== Segment start ==
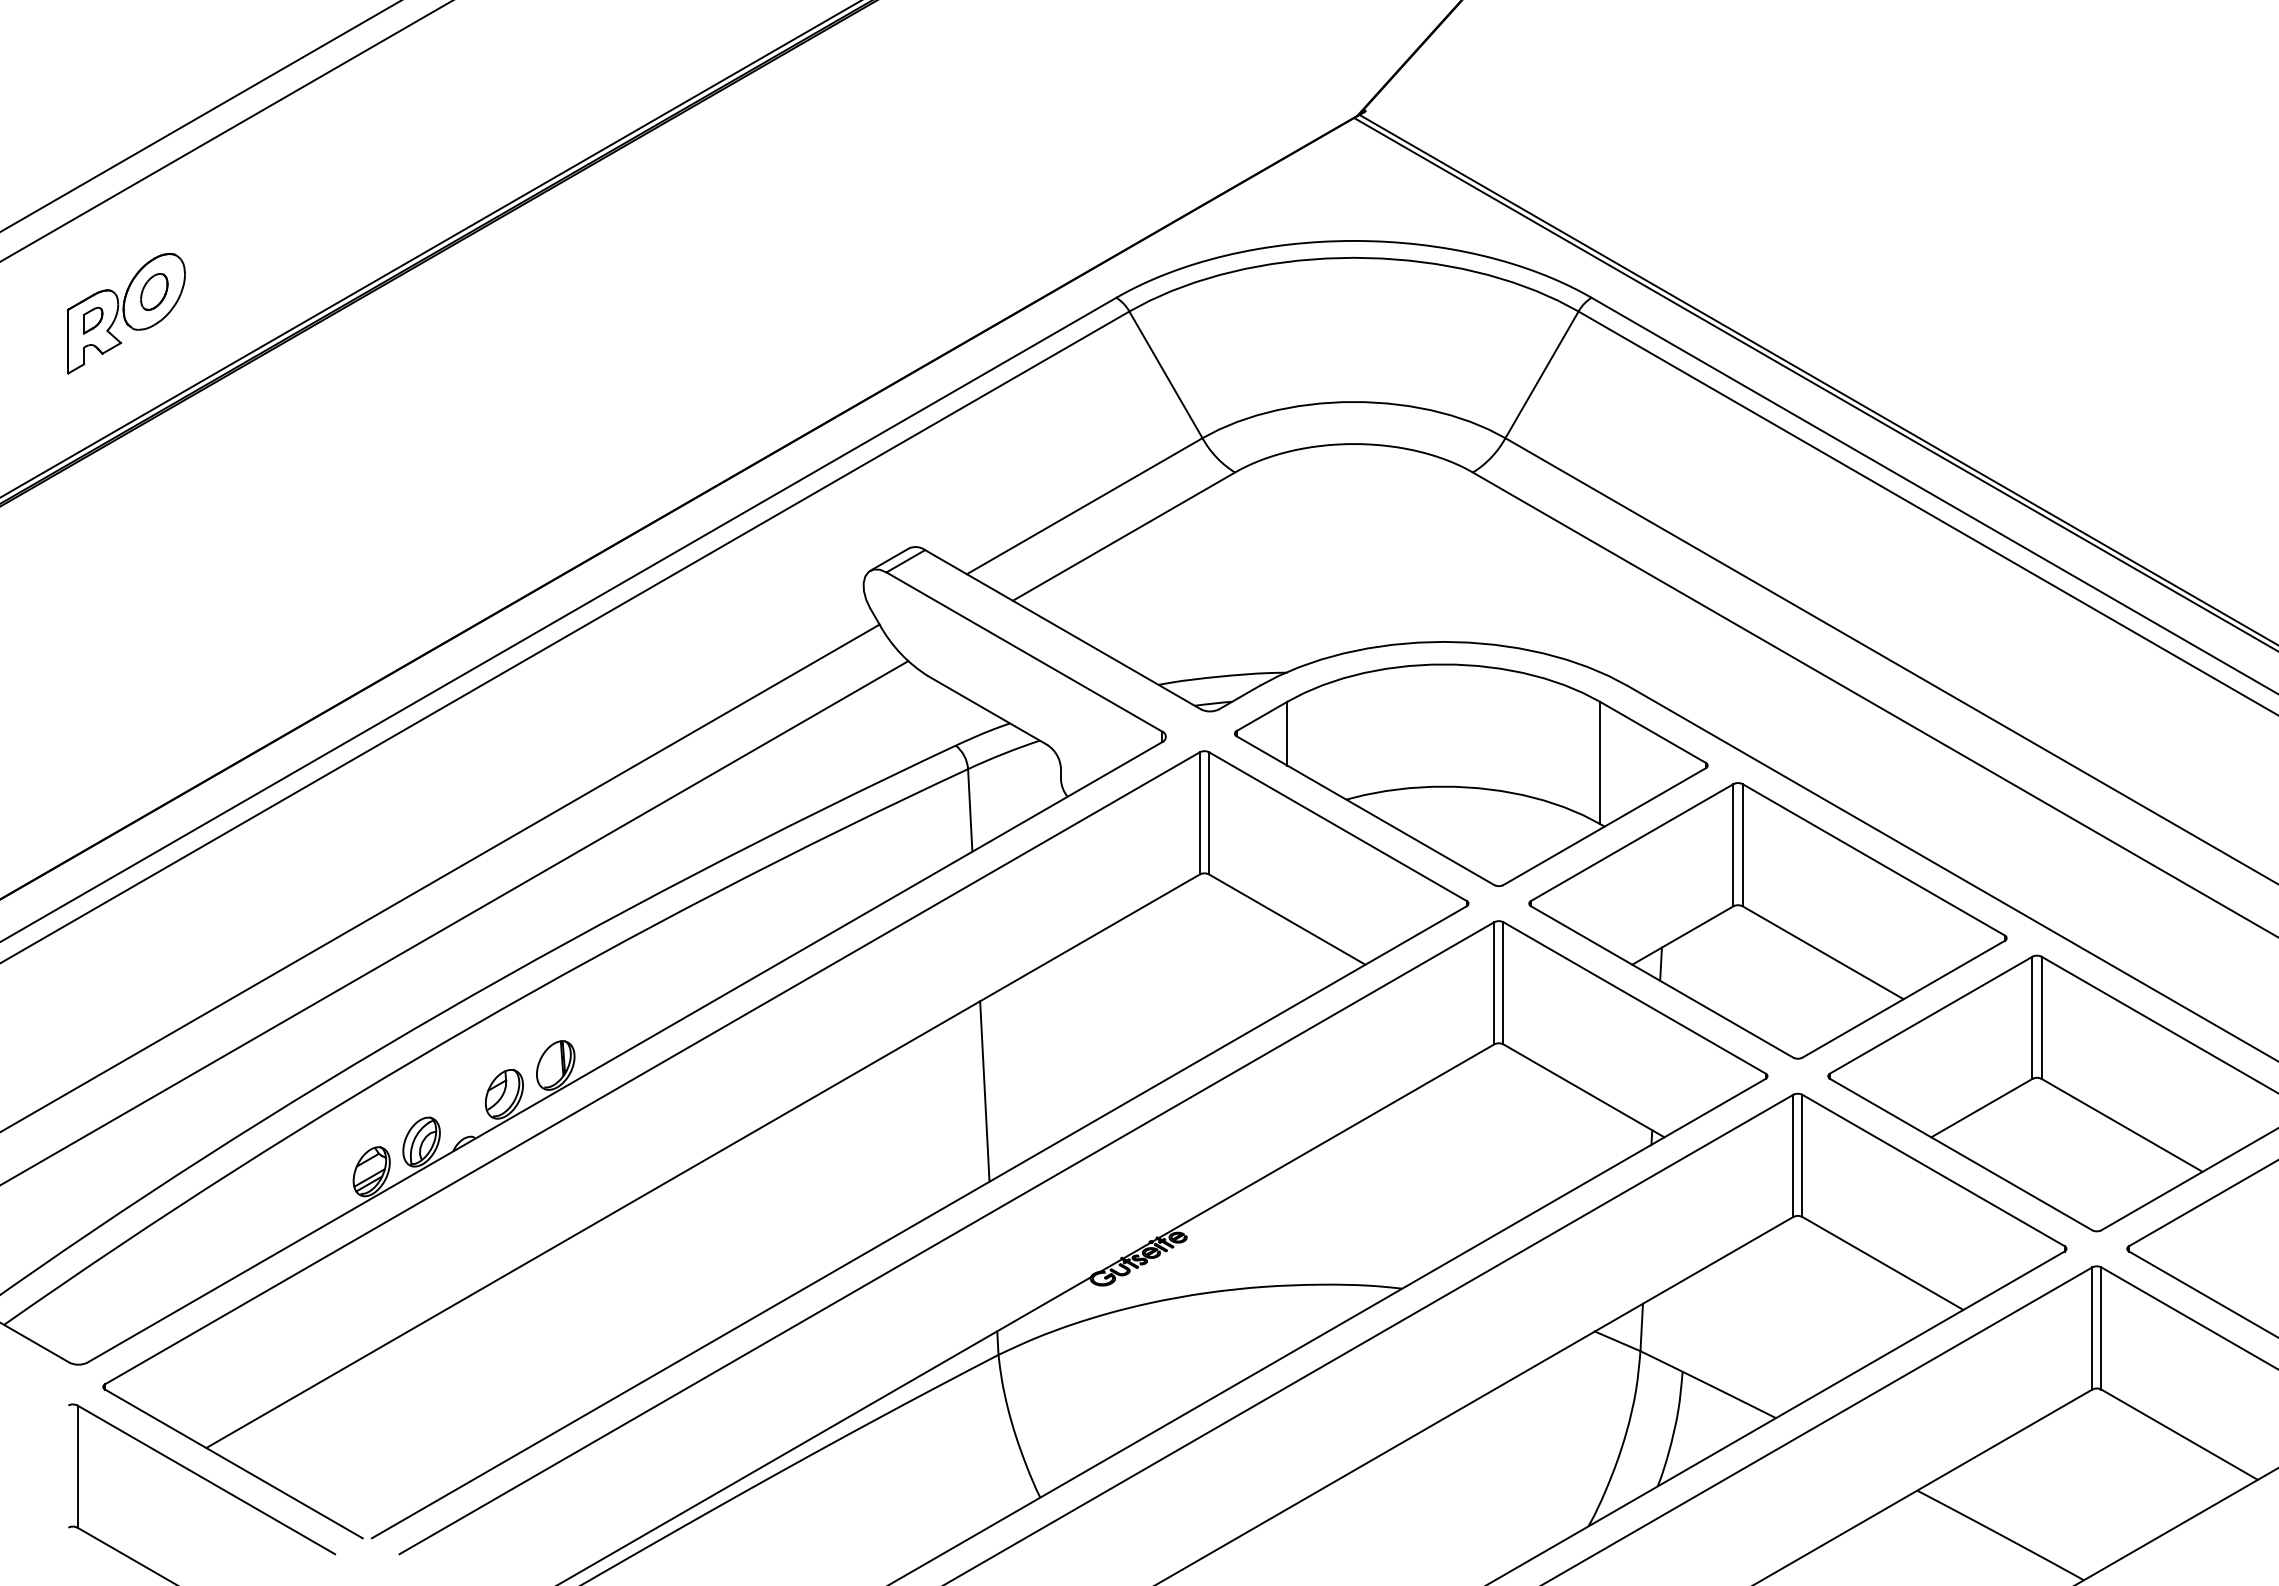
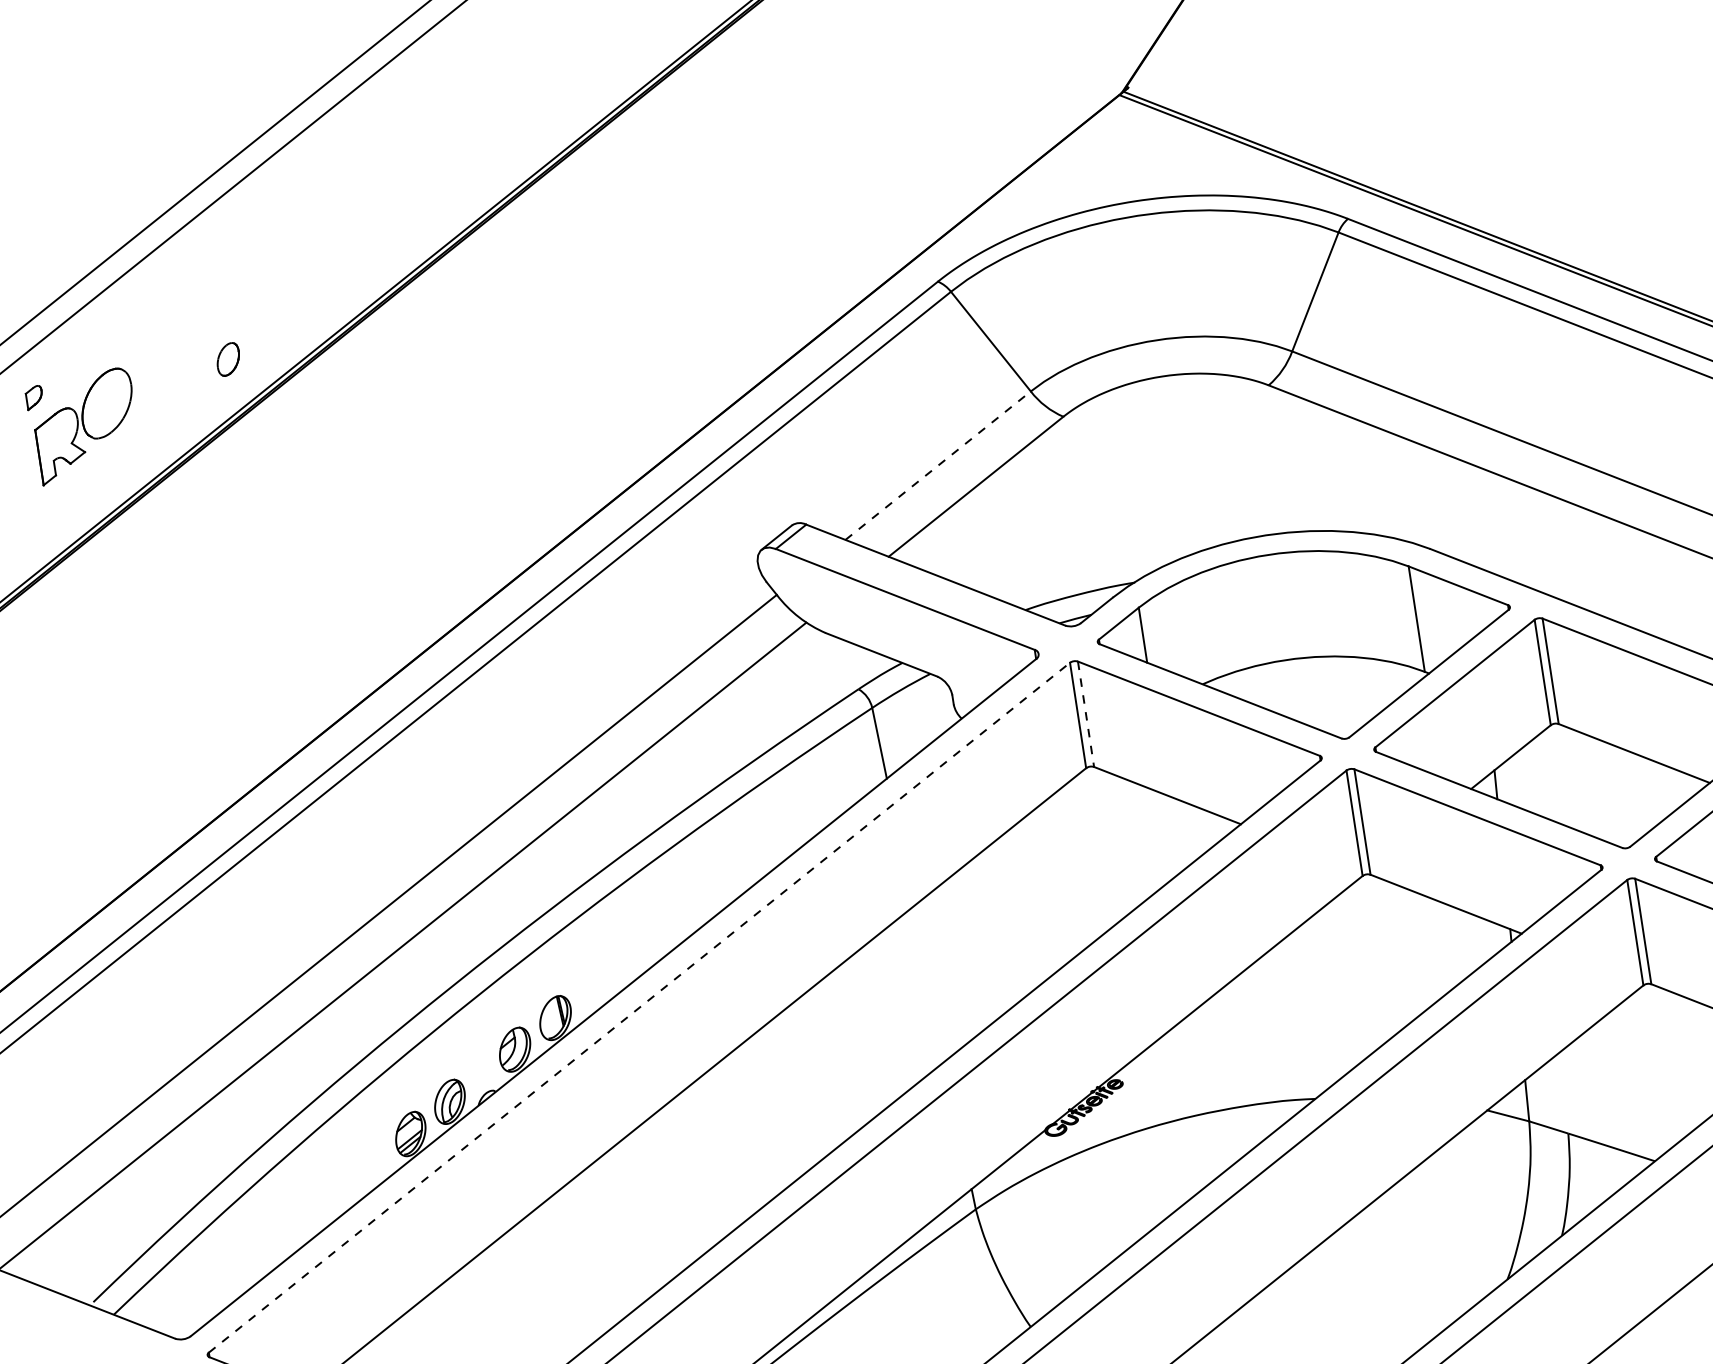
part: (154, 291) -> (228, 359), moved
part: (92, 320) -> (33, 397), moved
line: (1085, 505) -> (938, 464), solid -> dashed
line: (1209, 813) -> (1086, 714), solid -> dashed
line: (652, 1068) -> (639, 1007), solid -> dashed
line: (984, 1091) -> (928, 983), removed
== Segment end ==
[Activity]:
All that is wanted is the line with "line: (1209, 813)" and every later line in the entries, reproduced exactly.

[Exercise output]:
line: (1209, 813) -> (1086, 714), solid -> dashed
line: (652, 1068) -> (639, 1007), solid -> dashed
line: (984, 1091) -> (928, 983), removed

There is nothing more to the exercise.